EXERCISE DESCRIPTION:
The listing below is to be written out word for word, minus its images.

PROVIDED RECORDS:
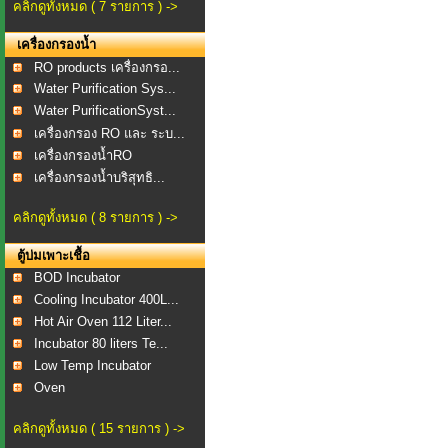
คลิกดูทั้งหมด ( 7 รายการ ) ->
เครื่องกรองน้ำ
RO products เครื่องกรอ...
Water Purification Sys...
Water PurificationSyst...
เครื่องกรอง RO และ ระบ...
เครื่องกรองน้ำRO
เครื่องกรองน้ำบริสุทธิ...
คลิกดูทั้งหมด ( 8 รายการ ) ->
ตู้บ่มเพาะเชื้อ
BOD Incubator
Cooling Incubator 400L...
Hot Air Oven 112 Liter...
Incubator 80 liters Te...
Low Temp Incubator
Oven
คลิกดูทั้งหมด ( 15 รายการ ) ->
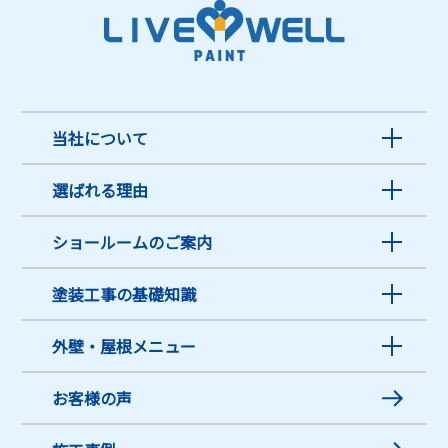
当社について
選ばれる理由
ショールームのご案内
塗装工事の基礎知識
外壁・屋根メニュー
お客様の声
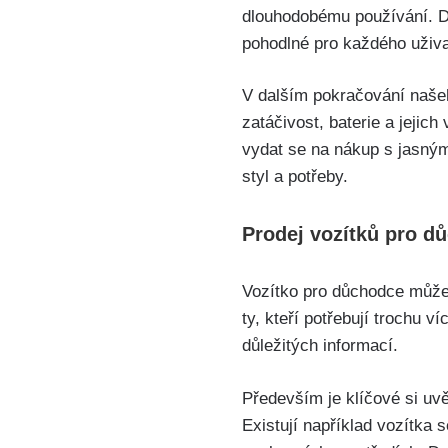
dlouhodobému používání. Dál
pohodlné pro každého uživa
V dalším pokračování našeh
zatáčivost, baterie a jejic
vydat se na nákup s jasným
styl a potřeby.
Prodej vozítků pro d
Vozítko pro důchodce může 
ty, kteří potřebují trochu v
důležitých informací.
Především je klíčové si uv
Existují například vozítka s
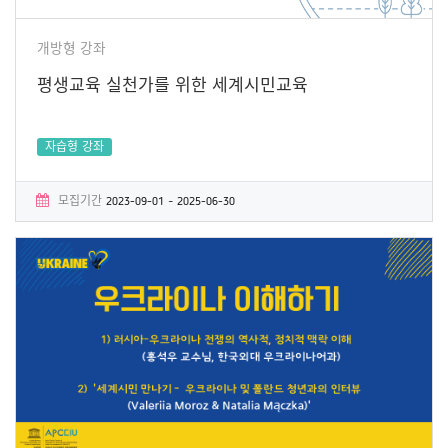
개방형 강좌
평생교육 실천가를 위한 세계시민교육
자습형 강좌
모집기간
2023-09-01 ~ 2025-06-30
학습기간
2023-09-01 ~ 2025-06-30
수료증
Yes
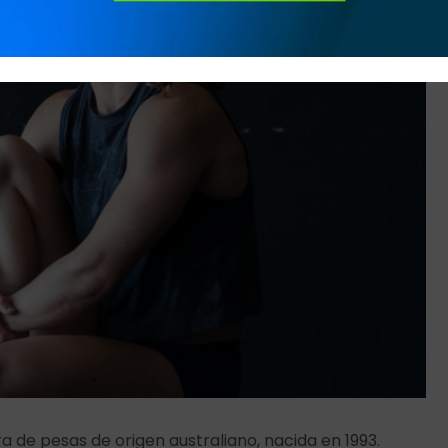
a de pesas de origen australiano, nacida en 1993.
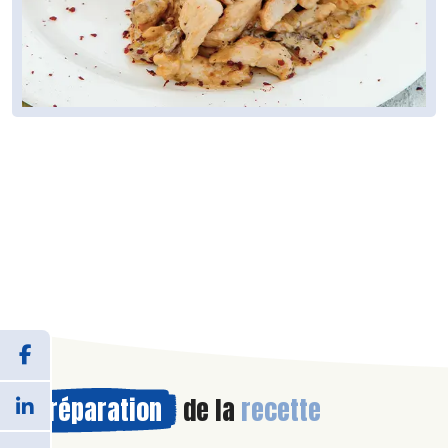
Préparation
de la
recette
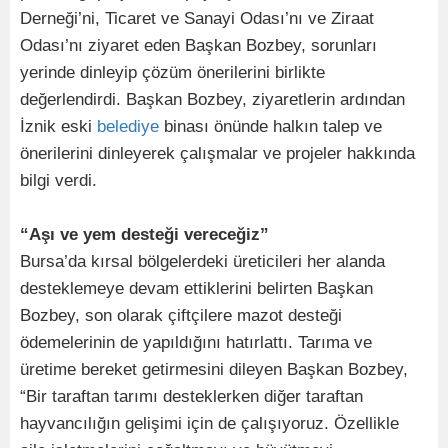
Derneği’ni, Ticaret ve Sanayi Odası’nı ve Ziraat
Odası’nı ziyaret eden Başkan Bozbey, sorunları
yerinde dinleyip çözüm önerilerini birlikte
değerlendirdi. Başkan Bozbey, ziyaretlerin ardından
İznik eski
belediye
binası önünde halkın talep ve
önerilerini dinleyerek çalışmalar ve projeler hakkında
bilgi verdi.
“Aşı ve yem desteği vereceğiz”
Bursa’da kırsal bölgelerdeki üreticileri her alanda
desteklemeye devam ettiklerini belirten Başkan
Bozbey, son olarak çiftçilere mazot desteği
ödemelerinin de yapıldığını hatırlattı. Tarıma ve
üretime bereket getirmesini dileyen Başkan Bozbey,
“Bir taraftan tarımı desteklerken diğer taraftan
hayvancılığın gelişimi için de çalışıyoruz. Özellikle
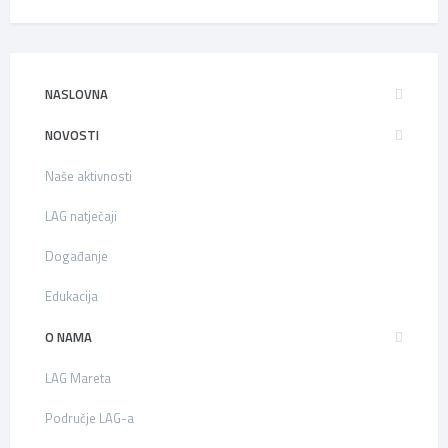
NASLOVNA
NOVOSTI
Naše aktivnosti
LAG natječaji
Događanje
Edukacija
O NAMA
LAG Mareta
Područje LAG-a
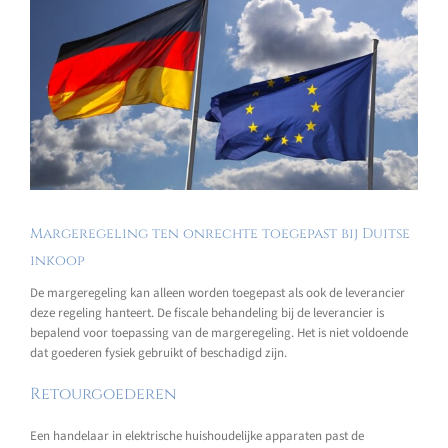
Margeregeling ten onrechte toegepast bij Duitse
inkoop
De margeregeling kan alleen worden toegepast als ook de leverancier
deze regeling hanteert. De fiscale behandeling bij de leverancier is
bepalend voor toepassing van de margeregeling. Het is niet voldoende
dat goederen fysiek gebruikt of beschadigd zijn.
Retourgoederen
Een handelaar in elektrische huishoudelijke apparaten past de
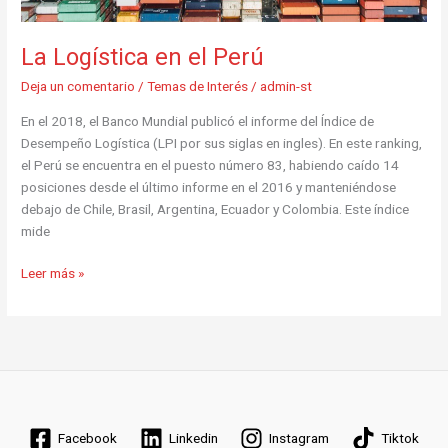
La Logística en el Perú
Deja un comentario
/
Temas de Interés
/
admin-st
En el 2018, el Banco Mundial publicó el informe del Índice de
Desempeño Logística (LPI por sus siglas en ingles). En este ranking,
el Perú se encuentra en el puesto número 83, habiendo caído 14
posiciones desde el último informe en el 2016 y manteniéndose
debajo de Chile, Brasil, Argentina, Ecuador y Colombia. Este índice
mide
Leer más »
Facebook
Linkedin
Instagram
Tiktok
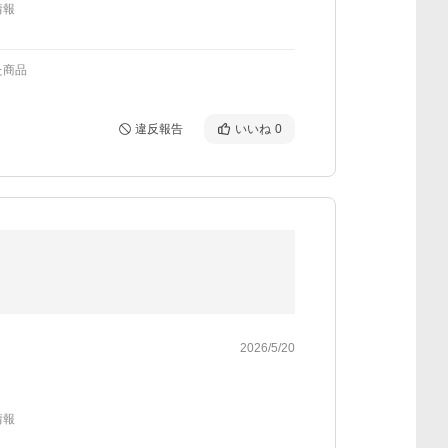
情報
た商品
違反報告
いいね
0
2026/5/20
情報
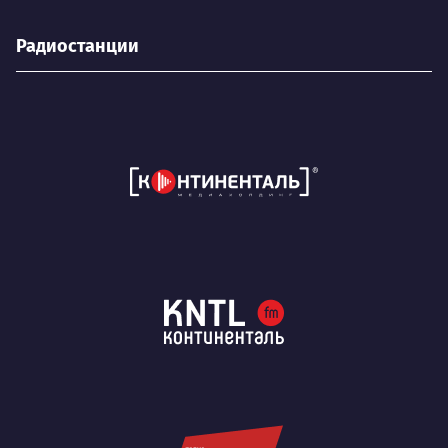
Радиостанции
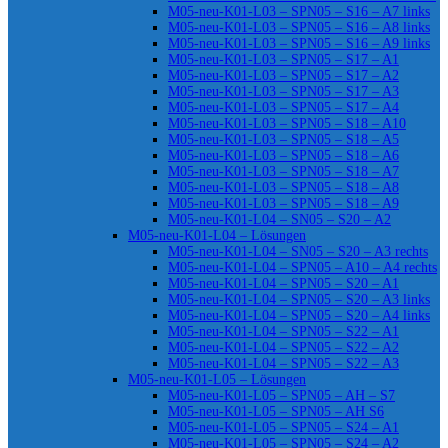
M05-neu-K01-L03 – SPN05 – S16 – A7 links
M05-neu-K01-L03 – SPN05 – S16 – A8 links
M05-neu-K01-L03 – SPN05 – S16 – A9 links
M05-neu-K01-L03 – SPN05 – S17 – A1
M05-neu-K01-L03 – SPN05 – S17 – A2
M05-neu-K01-L03 – SPN05 – S17 – A3
M05-neu-K01-L03 – SPN05 – S17 – A4
M05-neu-K01-L03 – SPN05 – S18 – A10
M05-neu-K01-L03 – SPN05 – S18 – A5
M05-neu-K01-L03 – SPN05 – S18 – A6
M05-neu-K01-L03 – SPN05 – S18 – A7
M05-neu-K01-L03 – SPN05 – S18 – A8
M05-neu-K01-L03 – SPN05 – S18 – A9
M05-neu-K01-L04 – SN05 – S20 – A2
M05-neu-K01-L04 – Lösungen
M05-neu-K01-L04 – SN05 – S20 – A3 rechts
M05-neu-K01-L04 – SPN05 – A10 – A4 rechts
M05-neu-K01-L04 – SPN05 – S20 – A1
M05-neu-K01-L04 – SPN05 – S20 – A3 links
M05-neu-K01-L04 – SPN05 – S20 – A4 links
M05-neu-K01-L04 – SPN05 – S22 – A1
M05-neu-K01-L04 – SPN05 – S22 – A2
M05-neu-K01-L04 – SPN05 – S22 – A3
M05-neu-K01-L05 – Lösungen
M05-neu-K01-L05 – SPN05 – AH – S7
M05-neu-K01-L05 – SPN05 – AH S6
M05-neu-K01-L05 – SPN05 – S24 – A1
M05-neu-K01-L05 – SPN05 – S24 – A2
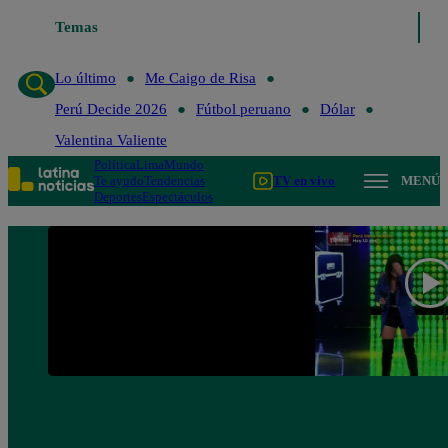
Temas
Lo último
Me Caigo de R
Lo último
Me Caigo de Risa
Perú Decide 2026
Fútbol peruano
Dólar
Valentina Valiente
Política
Lima
Mundo
Te ayudo
Tendencias
TV en vivo
MENÚ
Deportes
Espectáculos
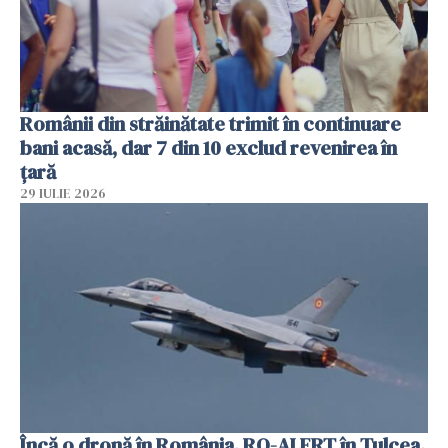
Românii din străinătate trimit în continuare
bani acasă, dar 7 din 10 exclud revenirea în
țară
29 IULIE 2026
Încă o dronă în România. RO-ALERT în Tulcea.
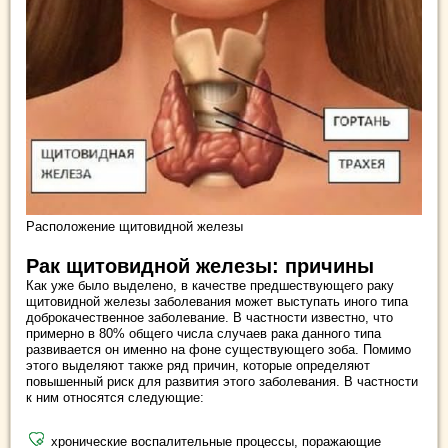
Расположение щитовидной железы
Рак щитовидной железы: причины
Как уже было выделено, в качестве предшествующего раку
щитовидной железы заболевания может выступать иного типа
доброкачественное заболевание. В частности известно, что
примерно в 80% общего числа случаев рака данного типа
развивается он именно на фоне существующего зоба. Помимо
этого выделяют также ряд причин, которые определяют
повышенный риск для развития этого заболевания. В частности
к ним относятся следующие:
хронические воспалительные процессы, поражающие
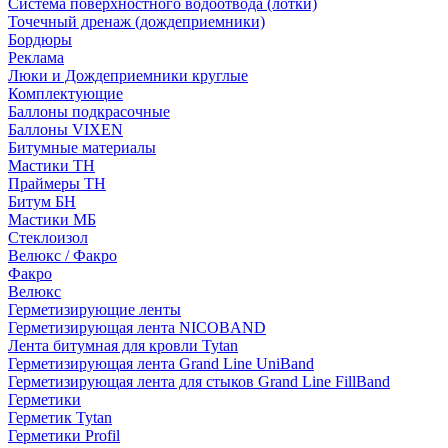
Система поверхностного водоотвода (лотки)
Точечный дренаж (дождеприемники)
Бордюры
Рекламa
Люки и Дождеприемники круглые
Комплектующие
Баллоны подкрасочные
Баллоны VIXEN
Битумные материалы
Мастики ТН
Праймеры ТН
Битум БН
Мастики МБ
Стеклоизол
Велюкс / Факро
Факро
Велюкс
Герметизирующие ленты
Герметизирующая лента NICOBAND
Лента битумная для кровли Tytan
Герметизирующая лента Grand Line UniBand
Герметизирующая лента для стыков Grand Line FillBand
Герметики
Герметик Tytan
Герметики Profil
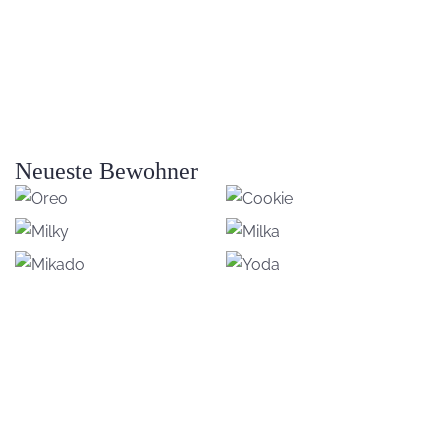
Neueste Bewohner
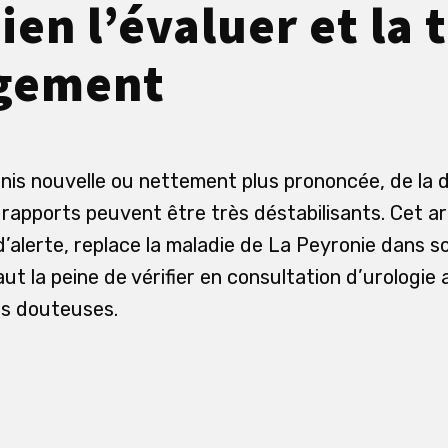
ien l’évaluer et la 
ugement
is nouvelle ou nettement plus prononcée, de la 
 rapports peuvent être très déstabilisants. Cet ar
d’alerte, replace la maladie de La Peyronie dans 
aut la peine de vérifier en consultation d’urologie 
res douteuses.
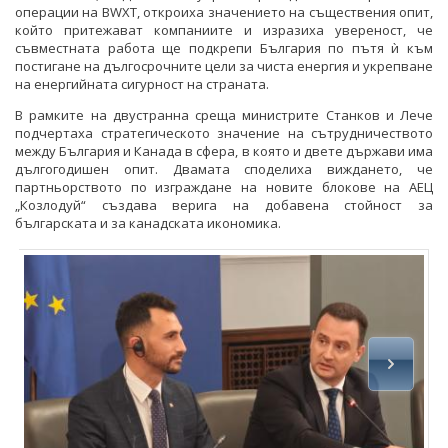
операции на BWXT, откроиха значението на съществения опит,
който притежават компаниите и изразиха увереност, че
съвместната работа ще подкрепи България по пътя ѝ към
постигане на дългосрочните цели за чиста енергия и укрепване
на енергийната сигурност на страната.
В рамките на двустранна среща министрите Станков и Лече
подчертаха стратегическото значение на сътрудничеството
между България и Канада в сфера, в която и двете държави има
дългогодишен опит. Двамата споделиха виждането, че
партньорството по изграждане на новите блокове на АЕЦ
„Козлодуй“ създава верига на добавена стойност за
българската и за канадската икономика.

YOUR RESPONSE:
คลิกดูทั้งหมด ( 7 รายการ ) ->
เครื่องกรองน้ำ
RO products เครื่องกรอ...
Water Purification Sys...
Water PurificationSyst...
เครื่องกรอง RO และ ระบ...
เครื่องกรองน้ำRO
เครื่องกรองน้ำบริสุทธิ...
คลิกดูทั้งหมด ( 8 รายการ ) ->
ตู้บ่มเพาะเชื้อ
BOD Incubator
Cooling Incubator 400L...
Hot Air Oven 112 Liter...
Incubator 80 liters Te...
Low Temp Incubator
Oven
คลิกดูทั้งหมด ( 15 รายการ ) ->
当社について
選ばれる理由
ショールームのご案内
塗装工事の基礎知識
外壁・屋根メニュー
お客様の声
dlouhodobému používání. Dál
pohodlné pro každého uživa
V dalším pokračování našeh
zatáčivost, baterie a jejic
vydat se na nákup s jasným
styl a potřeby.
Prodej vozítků pro d
Vozítko pro důchodce může 
ty, kteří potřebují trochu v
důležitých informací.
Především je klíčové si uv
Existují například vozítka s
개방형 강좌
평생교육 실천가를 위한 세계시민교육
자습형 강좌
모집기간
2023-09-01 ~ 2025-06-30
학습기간
2023-09-01 ~ 2025-06-30
수료증
Yes
a de pesas de origen australiano, nacida en 1993.
Préparation
de la
recette
Derneği’ni, Ticaret ve Sanayi Odası’nı ve Ziraat
Odası’nı ziyaret eden Başkan Bozbey, sorunları
yerinde dinleyip çözüm önerilerini birlikte
değerlendirdi. Başkan Bozbey, ziyaretlerin ardından
İznik eski
belediye
binası önünde halkın talep ve
önerilerini dinleyerek çalışmalar ve projeler hakkında
bilgi verdi.
“Aşı ve yem desteği vereceğiz”
Bursa’da kırsal bölgelerdeki üreticileri her alanda
desteklemeye devam ettiklerini belirten Başkan
Bozbey, son olarak çiftçilere mazot desteği
ödemelerinin de yapıldığını hatırlattı. Tarıma ve
üretime bereket getirmesini dileyen Başkan Bozbey,
“Bir taraftan tarımı desteklerken diğer taraftan
hayvancılığın gelişimi için de çalışıyoruz. Özellikle
NASLOVNA
NOVOSTI
Naše aktivnosti
LAG natječaji
Događanje
Edukacija
O NAMA
LAG Mareta
Područje LAG-a
Margeregeling ten onrechte toegepast bij Duitse
inkoop
De margeregeling kan alleen worden toegepast als ook de leverancier
deze regeling hanteert. De fiscale behandeling bij de leverancier is
bepalend voor toepassing van de margeregeling. Het is niet voldoende
dat goederen fysiek gebruikt of beschadigd zijn.
Retourgoederen
Een handelaar in elektrische huishoudelijke apparaten past de
La Logística en el Perú
Deja un comentario
/
Temas de Interés
/
admin-st
En el 2018, el Banco Mundial publicó el informe del Índice de
Desempeño Logística (LPI por sus siglas en ingles). En este ranking,
el Perú se encuentra en el puesto número 83, habiendo caído 14
posiciones desde el último informe en el 2016 y manteniéndose
debajo de Chile, Brasil, Argentina, Ecuador y Colombia. Este índice
mide
Leer más »
Facebook
Linkedin
Instagram
Tiktok
情報
た商品
違反報告
いいね
0
2026/5/20
情報
Радиостанции
M05-neu-K01-L03 – SPN05 – S16 – A7 links
M05-neu-K01-L03 – SPN05 – S16 – A8 links
M05-neu-K01-L03 – SPN05 – S16 – A9 links
M05-neu-K01-L03 – SPN05 – S17 – A1
M05-neu-K01-L03 – SPN05 – S17 – A2
M05-neu-K01-L03 – SPN05 – S17 – A3
M05-neu-K01-L03 – SPN05 – S17 – A4
M05-neu-K01-L03 – SPN05 – S18 – A10
M05-neu-K01-L03 – SPN05 – S18 – A5
M05-neu-K01-L03 – SPN05 – S18 – A6
M05-neu-K01-L03 – SPN05 – S18 – A7
M05-neu-K01-L03 – SPN05 – S18 – A8
M05-neu-K01-L03 – SPN05 – S18 – A9
M05-neu-K01-L04 – SN05 – S20 – A2
M05-neu-K01-L04 – Lösungen
M05-neu-K01-L04 – SN05 – S20 – A3 rechts
M05-neu-K01-L04 – SPN05 – A10 – A4 rechts
M05-neu-K01-L04 – SPN05 – S20 – A1
M05-neu-K01-L04 – SPN05 – S20 – A3 links
M05-neu-K01-L04 – SPN05 – S20 – A4 links
M05-neu-K01-L04 – SPN05 – S22 – A1
M05-neu-K01-L04 – SPN05 – S22 – A2
M05-neu-K01-L04 – SPN05 – S22 – A3
M05-neu-K01-L05 – Lösungen
M05-neu-K01-L05 – SPN05 – AH – S7
M05-neu-K01-L05 – SPN05 – AH S6
M05-neu-K01-L05 – SPN05 – S24 – A1
M05-neu-K01-L05 – SPN05 – S24 – A2
Temas
Lo último
Me Caigo de R
Lo último
Me Caigo de Risa
Perú Decide 2026
Fútbol peruano
Dólar
Valentina Valiente
Política
Lima
Mundo
Te ayudo
Tendencias
TV en vivo
MENÚ
Deportes
Espectáculos
Românii din străinătate trimit în continuare
bani acasă, dar 7 din 10 exclud revenirea în
țară
29 IULIE 2026
Încă o dronă în România. RO-ALERT în Tulcea.
Расположение щитовидной железы
Рак щитовидной железы: причины
Как уже было выделено, в качестве предшествующего раку
щитовидной железы заболевания может выступать иного типа
доброкачественное заболевание. В частности известно, что
примерно в 80% общего числа случаев рака данного типа
развивается он именно на фоне существующего зоба. Помимо
этого выделяют также ряд причин, которые определяют
повышенный риск для развития этого заболевания. В частности
к ним относятся следующие:
хронические воспалительные процессы, поражающие
Система поверхностного водоотвода (лотки)
Точечный дренаж (дождеприемники)
Бордюры
Рекламa
Люки и Дождеприемники круглые
Комплектующие
Баллоны подкрасочные
Баллоны VIXEN
Битумные материалы
Мастики ТН
Праймеры ТН
Битум БН
Мастики МБ
Стеклоизол
Велюкс / Факро
Факро
Велюкс
Герметизирующие ленты
Герметизирующая лента NICOBAND
Лента битумная для кровли Tytan
Герметизирующая лента Grand Line UniBand
Герметизирующая лента для стыков Grand Line FillBand
Герметики
Герметик Tytan
Герметики Profil
Neueste Bewohner
ien l’évaluer et la 
ugement
is nouvelle ou nettement plus prononcée, de la 
 rapports peuvent être très déstabilisants. Cet ar
d’alerte, replace la maladie de La Peyronie dans 
aut la peine de vérifier en consultation d’urologie 
res douteuses.
операции на BWXT, откроиха значението на съществения опит,
който притежават компаниите и изразиха увереност, че
съвместната работа ще подкрепи България по пътя ѝ към
постигане на дългосрочните цели за чиста енергия и укрепване
на енергийната сигурност на страната.
В рамките на двустранна среща министрите Станков и Лече
подчертаха стратегическото значение на сътрудничеството
между България и Канада в сфера, в която и двете държави има
дългогодишен опит. Двамата споделиха виждането, че
партньорството по изграждане на новите блокове на АЕЦ
„Козлодуй“ създава верига на добавена стойност за
българската и за канадската икономика.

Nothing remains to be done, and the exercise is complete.